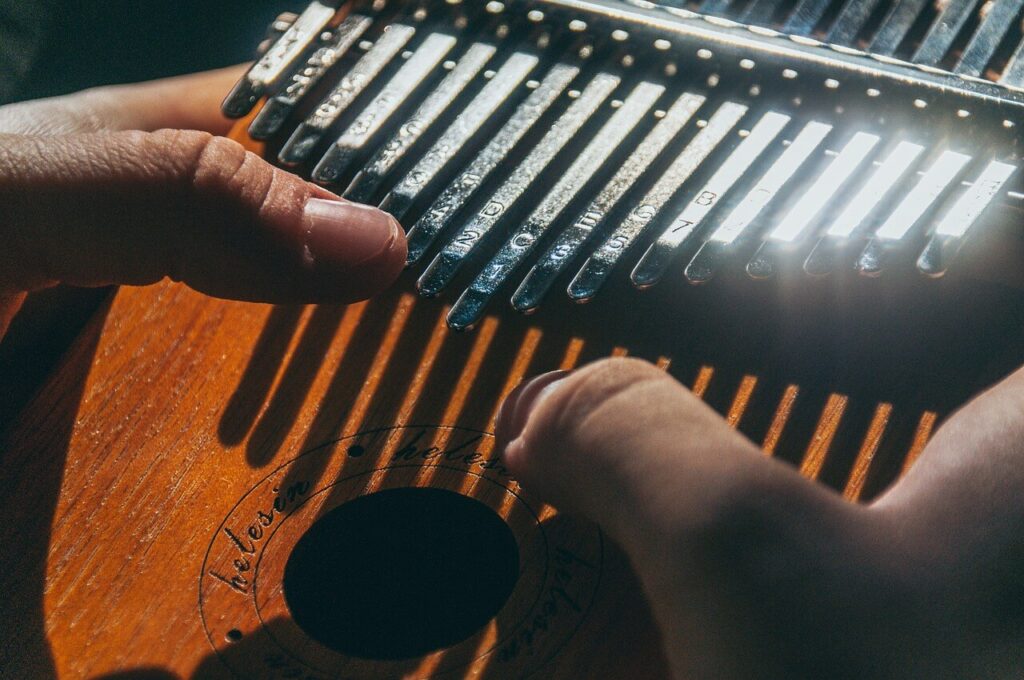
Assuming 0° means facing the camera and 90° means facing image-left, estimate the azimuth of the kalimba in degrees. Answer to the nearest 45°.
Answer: approximately 0°
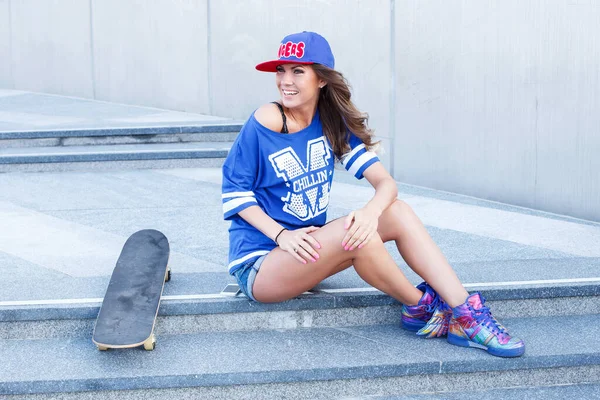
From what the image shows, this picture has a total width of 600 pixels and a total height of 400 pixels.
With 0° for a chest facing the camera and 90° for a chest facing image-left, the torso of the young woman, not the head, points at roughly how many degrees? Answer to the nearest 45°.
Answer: approximately 315°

AIM OF THE TASK: Repeat exactly the lines above from the line that contains "From what the" through the end. Include both of these ends; leave out everything else.

EXERCISE RESPONSE:
From what the image shows, this picture has a total width of 600 pixels and a total height of 400 pixels.
With 0° for a chest facing the camera and 90° for a chest facing image-left, the torso of the young woman, not the head, points at roughly how many degrees? Answer to the nearest 45°.
Answer: approximately 315°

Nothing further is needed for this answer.